* Travail à faire:
a – Pour chacune des affirmations ci-dessous, dites si elle concorde avec le texte sur le tourisme durable : répondez par oui ou non et citez à l'identique les mots du texte qui tranchent. (i) La loi littoral interdit de bétonner la côte aquitaine en bord de mer. (ii) La forêt de pin de la côte aquitaine est présentée comme une forêt naturelle. (iii) Le surf tend à devenir un sport de masse.
b – Transcrivez fidèlement le passage du texte sur le tourisme durable qui commence par « En France, la » et se poursuit jusqu'à « modes de vie. ».

··· Texte retenu

Uniformisation durable
Le terme même de "développement durable" sert de
caution à l'implantation d'une économie touristique dans des pays ou des zones
qui en étaient préservées, puisque le côté durable justifie et absout le côté
développement.
Était-il bon que Bali devienne ce qu'elle est devenue ? Le
tourisme y a créé des milliers d'emplois (l'industrie du sexe y est prolifique),
défiguré le visage du paradis, pollué les plages, fait flamber les prix de
l'immobilier, le développement n'y a guère été "durable". La question
qu'il faut se poser : est-ce que ces bouleversements environnementaux, socio et
économiques vont améliorer le sort des populations autochtones sur le long
terme ? Est-ce que l'humain, au vu de sa capacité de nuisance, doit être placé
au centre de toutes les politiques ? Ne faut-il pas protéger ce qui peut l'être
encore ? Le développement durable offre un profil séduisant, mais il conduit
souvent à une folklorisation des cultures : ainsi, nombre d'éco-villages
deviennent des centres d'attraction. L'île de roseaux sur le lac Titicaca en
est une des nombreuses déclinaisons, ses habitants tels des animaux de foire,
visités par des nuées de touristes, vivent dans un décor qui n'a plus rien
d'authentique.
Bernard Brunel pose un bilan négatif du développement
touristique dans les pays du Sud, dans ce court article : La panacée touristique creuse les écarts.
Partout dans ces paradis perdus, il y eut le premier petit
surf écolodge (avant même que le terme existe), tenu par un expatrié. Avec
parfois l'excuse du "si ce n'est pas moi qui le fait, ce sera un
autre". A présent, on a des plages entièrement tapissées d'hôtels et de
restaurants, de boutiques et de clubs. Il est illusoire de penser qu'une position
de monopole commercial va perdurer. Toujours, des personnes sans scrupules,
avides de profit, vont exploiter les ressources du lieu et transformer la
beauté naturelle en un masque de vulgarité, une poupée trop fardée.
En France, la loi littoral interdit de bétonner la côte
aquitaine en bord de mer. La forêt de pin y est la forêt artificielle la plus
grande d'Europe. Artificielle certes, puisqu'elle est gérée par des
sylviculteurs, mais où trouve-t-on encore une forêt naturelle, non exploitée
par l'homme ? Ainsi, les bords de l'Adour, le fleuve qui traverse les Landes
pour aller se jeter à Bayonne, sont-ils plus luxuriants que les berges du
fleuve Amazone entre la Colombie et le Pérou. La quête de la forêt primaire est
un rêve de plus en plus lointain. Voyager nous rapproche chaque jour un peu
plus de chez nous puisque notre modèle socio-économique devient le modèle
global, transformant paysages et modes de vie.
A l'image de toute forme d'industrie, la culture surf tend à
se reproduire à l'identique partout à travers le monde. Or, l'acte de surfer
n'a pas besoin de s'enfermer dans la reproduction de clichés, de modes qui
rendent les lieux désespérément interchangeables. Le surf tend à devenir un
sport de masse, les moyens de communication relient tous les points de la terre,
trouver une destination surf sans ses hordes de surfeurs et les stéréotypes de
la culture surf devient extrêmement difficile.

······
··· Données fournies

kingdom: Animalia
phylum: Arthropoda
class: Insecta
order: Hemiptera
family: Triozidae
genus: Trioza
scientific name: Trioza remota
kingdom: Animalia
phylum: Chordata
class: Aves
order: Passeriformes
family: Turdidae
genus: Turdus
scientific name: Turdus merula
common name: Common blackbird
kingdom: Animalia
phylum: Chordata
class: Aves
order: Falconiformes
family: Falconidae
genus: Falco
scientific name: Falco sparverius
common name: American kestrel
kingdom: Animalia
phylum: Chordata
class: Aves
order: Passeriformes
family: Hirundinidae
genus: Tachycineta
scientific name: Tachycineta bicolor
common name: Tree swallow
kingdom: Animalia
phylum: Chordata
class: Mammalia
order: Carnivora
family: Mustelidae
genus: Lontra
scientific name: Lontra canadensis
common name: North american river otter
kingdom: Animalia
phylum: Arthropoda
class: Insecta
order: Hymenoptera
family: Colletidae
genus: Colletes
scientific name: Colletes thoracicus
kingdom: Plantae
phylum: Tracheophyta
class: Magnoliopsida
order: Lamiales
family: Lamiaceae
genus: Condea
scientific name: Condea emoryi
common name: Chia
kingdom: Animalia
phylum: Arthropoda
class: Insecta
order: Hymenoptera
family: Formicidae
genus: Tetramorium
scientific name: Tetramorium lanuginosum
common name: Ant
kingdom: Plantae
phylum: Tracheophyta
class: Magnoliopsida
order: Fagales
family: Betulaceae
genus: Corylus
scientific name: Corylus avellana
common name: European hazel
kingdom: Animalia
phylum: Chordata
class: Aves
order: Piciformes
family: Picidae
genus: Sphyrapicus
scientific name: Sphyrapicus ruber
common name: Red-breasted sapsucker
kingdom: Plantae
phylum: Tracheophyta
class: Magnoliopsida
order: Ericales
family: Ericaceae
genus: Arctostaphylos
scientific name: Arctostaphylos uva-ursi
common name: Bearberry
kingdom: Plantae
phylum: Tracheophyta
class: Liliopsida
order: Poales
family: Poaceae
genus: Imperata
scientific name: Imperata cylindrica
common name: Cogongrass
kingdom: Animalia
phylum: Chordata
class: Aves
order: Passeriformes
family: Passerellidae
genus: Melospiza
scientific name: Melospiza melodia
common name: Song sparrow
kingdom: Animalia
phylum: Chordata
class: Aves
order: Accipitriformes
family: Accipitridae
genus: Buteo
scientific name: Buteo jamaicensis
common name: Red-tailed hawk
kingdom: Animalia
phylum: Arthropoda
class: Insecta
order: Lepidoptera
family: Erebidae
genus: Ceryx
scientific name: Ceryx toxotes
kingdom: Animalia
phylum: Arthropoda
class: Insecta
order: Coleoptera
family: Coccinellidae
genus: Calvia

······

* Réponses attendues:
a –
(i) Oui : « la loi littoral interdit de bétonner la côte aquitaine en bord de mer ».
(ii) Non : « Artificielle certes, puisqu'elle est gérée par des sylviculteurs ».
(iii) Oui : « Le surf tend à devenir un sport de masse ».

b –
En France, la loi littoral interdit de bétonner la côte
aquitaine en bord de mer. La forêt de pin y est la forêt artificielle la plus
grande d'Europe. Artificielle certes, puisqu'elle est gérée par des
sylviculteurs, mais où trouve-t-on encore une forêt naturelle, non exploitée
par l'homme ? Ainsi, les bords de l'Adour, le fleuve qui traverse les Landes
pour aller se jeter à Bayonne, sont-ils plus luxuriants que les berges du
fleuve Amazone entre la Colombie et le Pérou. La quête de la forêt primaire est
un rêve de plus en plus lointain. Voyager nous rapproche chaque jour un peu
plus de chez nous puisque notre modèle socio-économique devient le modèle
global, transformant paysages et modes de vie.